The largest employers of logging workers were as follows:

Logging 52%
Self-employed workers 25
Sawmills and wood preservation 9
Crop production 3
Support activities for agriculture and forestry 2

Logging is physically demanding and can be dangerous. Workers spend all their time outdoors, sometimes in poor weather and often in isolated areas. The increased use of enclosed machines has decreased some of the discomforts caused by bad weather and has generally made logging much safer.

Most logging work involves lifting, climbing, and other strenuous activities, although machinery has eliminated some heavy labor. Falling branches, vines, and rough terrain are constant hazards, as are dangers associated with felling trees and handling logs.

Chain saws and other power equipment can be dangerous; therefore, workers must be careful and must use proper safety measures and equipment, such as hardhats, safety clothing, hearing protection devices, and boots.

Injuries and Illnesses

Despite the industry’s strong emphasis on safety, logging workers have a high rate of fatal occupational injuries. Most fatalities occur through contact with a machine or an object, such as a log.

Work Schedules

Workers sometimes commute long distances between their homes and logging sites. In more densely populated states, commuting distances are shorter. Logging work is often seasonal, and workers can find more employment opportunities during the warmer months because snow and cold weather adversely affect working conditions.



How To Become a Logging Worker

Most logging workers have a high school diploma. They get on-the-job training to become familiar with forest environments and to learn how to operate logging machinery.


A high school diploma is enough for most logging worker jobs. Some vocational or technical schools and community colleges offer associate’s degrees or certificates in forest technology. This additional education may help workers get a job. Programs may include field trips to observe or participate in logging activities.

A few community colleges offer education programs for logging equipment operators.


Many states have training programs for loggers. Although specific coursework may vary by state, programs usually include technical instruction or field training in a number of areas, including best management practices, environmental compliance, and reforestation.

Safety training is a vital part of logging workers’ instruction. Many state forestry or logging associations provide training sessions for logging equipment operators, whose jobs require more technical skill than other logging positions. Sessions take place in the field, where trainees have the opportunity to practice various logging techniques and use particular equipment.

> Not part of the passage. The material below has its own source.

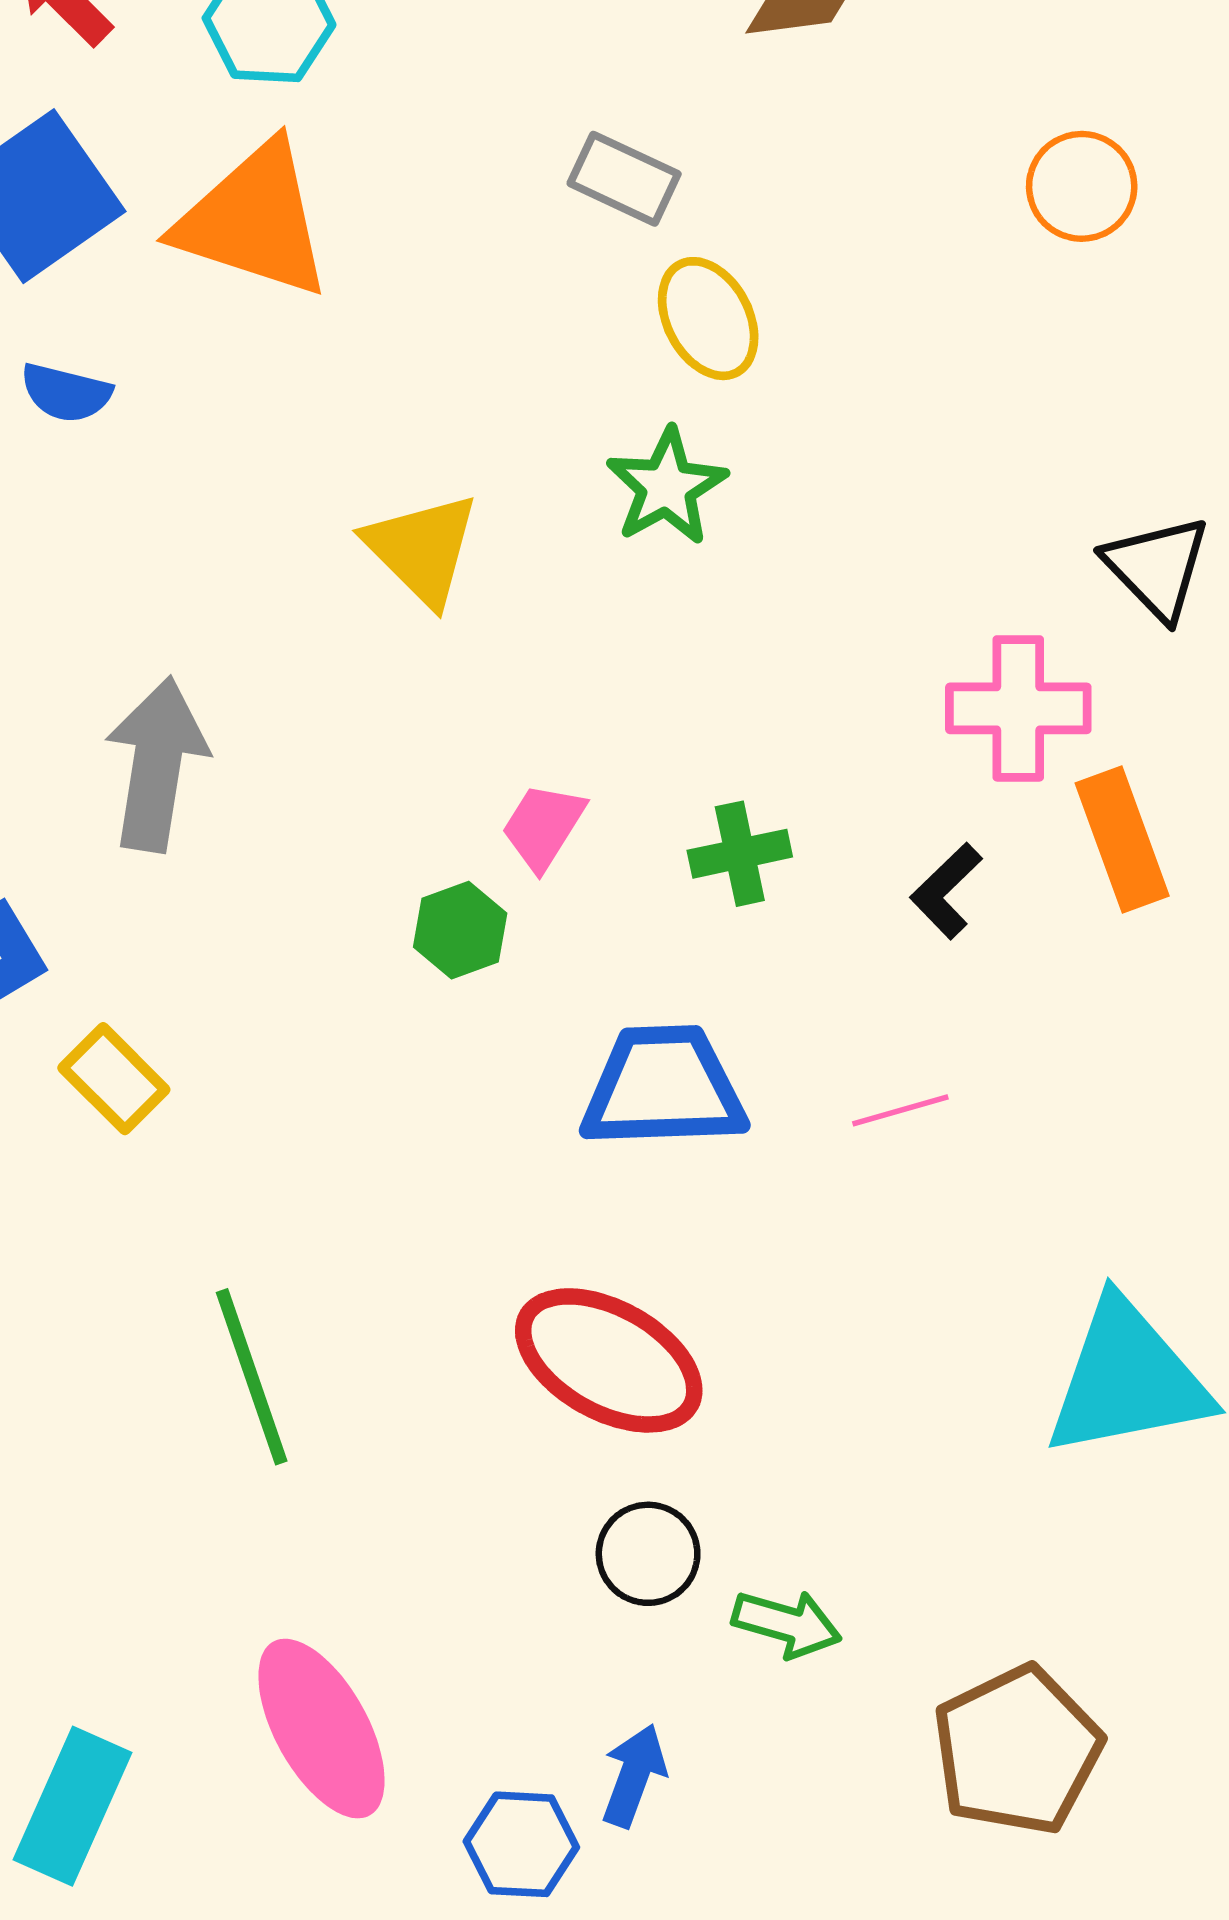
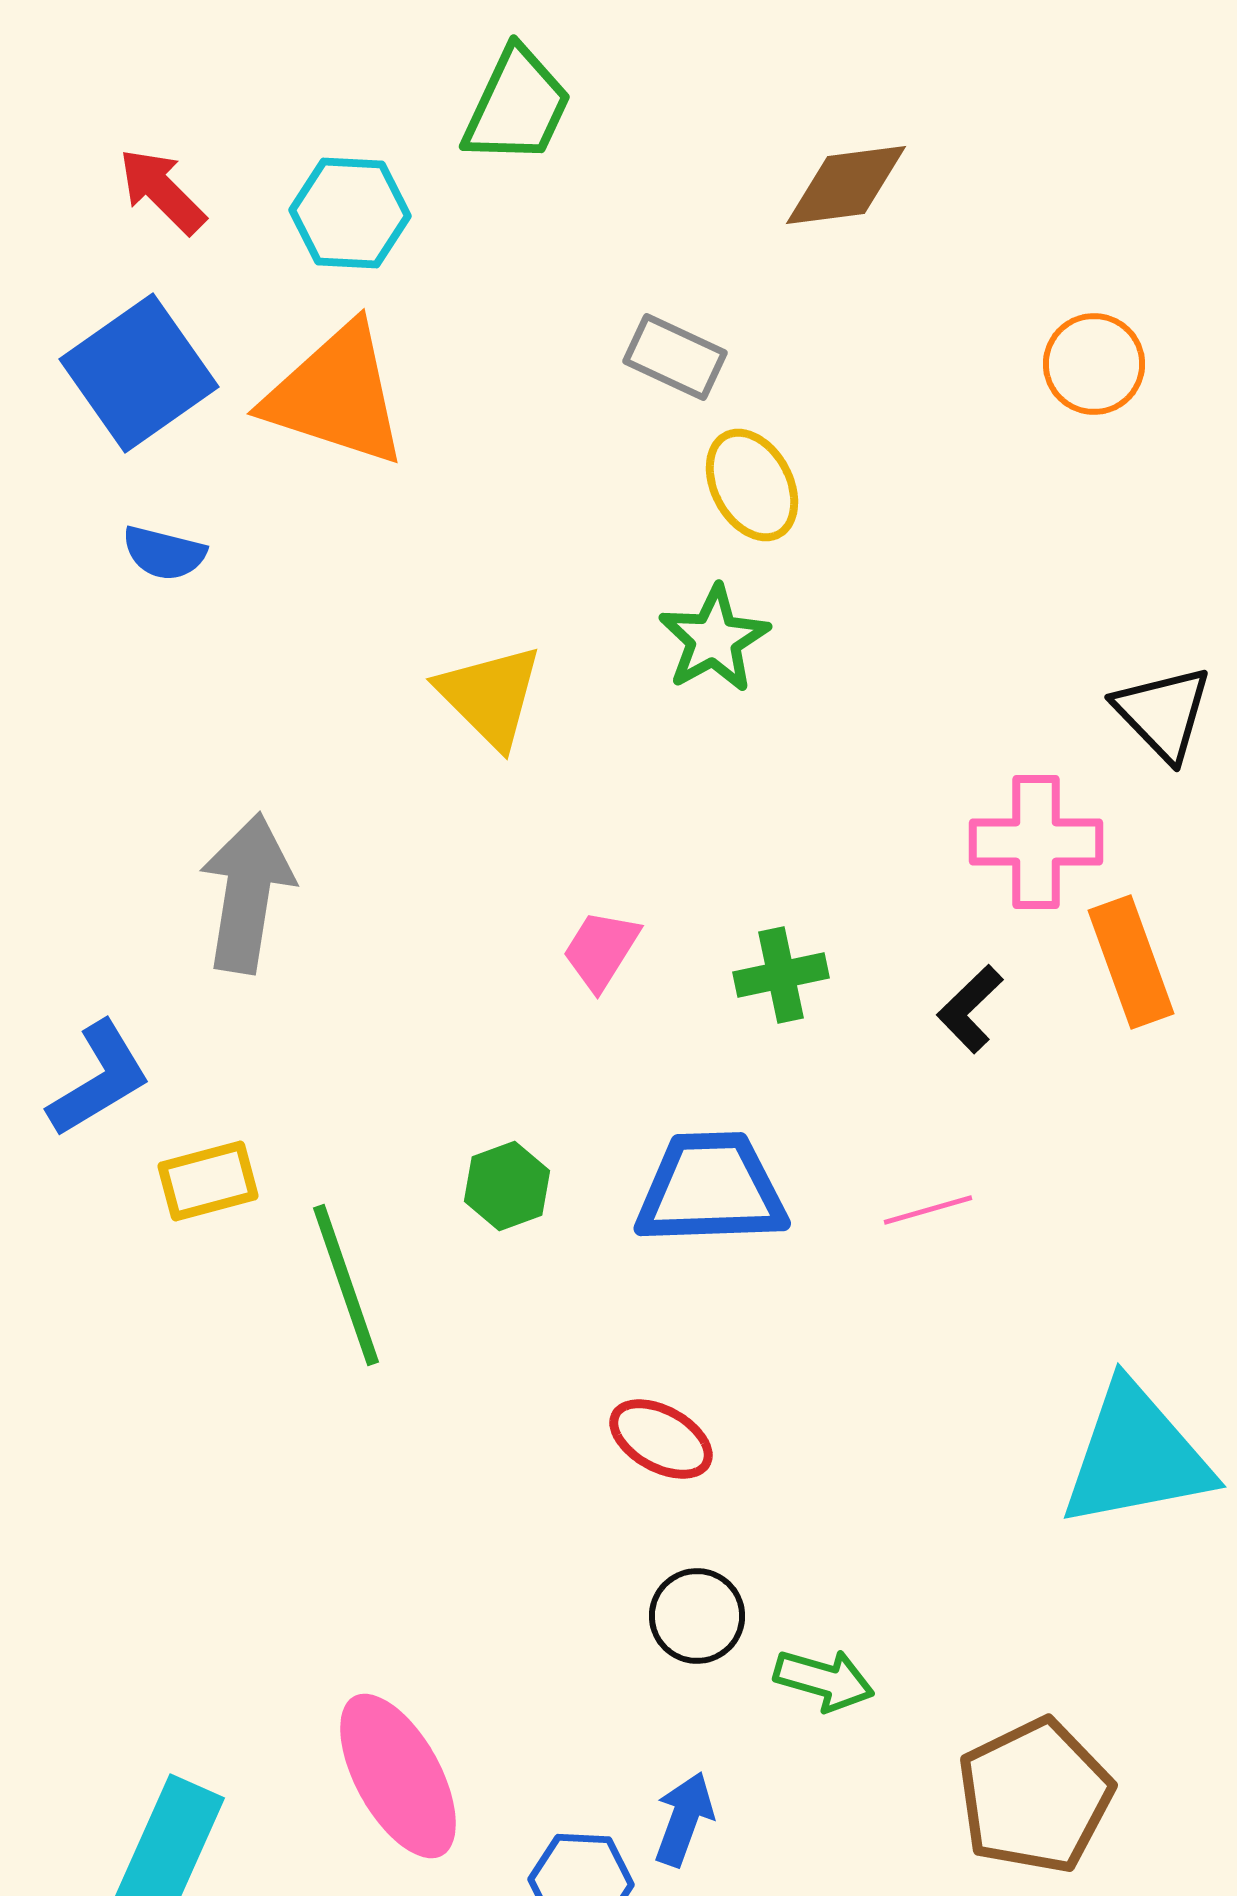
green hexagon: (460, 930) -> (507, 1186), moved
yellow rectangle: (114, 1079) -> (208, 1181), turned -60
red ellipse: (609, 1360) -> (661, 1439), size x0.6
green line: (252, 1377) -> (346, 1285), moved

Logging companies and trade associations offer training programs for workers who operate large, expensive machinery and equipment. These programs often culminate in a state-recognized safety certification from the logging company.

Important Qualities

Communication skills. Logging workers must communicate with other crew members so that they can cut and delimb trees efficiently and safely.

Decisionmaking skills. Logging workers must make quick, intelligent decisions when hazards arise.

Detail oriented. Logging workers must watch gauges, dials, and other indicators to determine whether their equipment and tools are working properly.

Physical stamina. Logging workers need to be able to perform laborious tasks repeatedly.

Physical strength. Logging workers must be able to handle heavy equipment.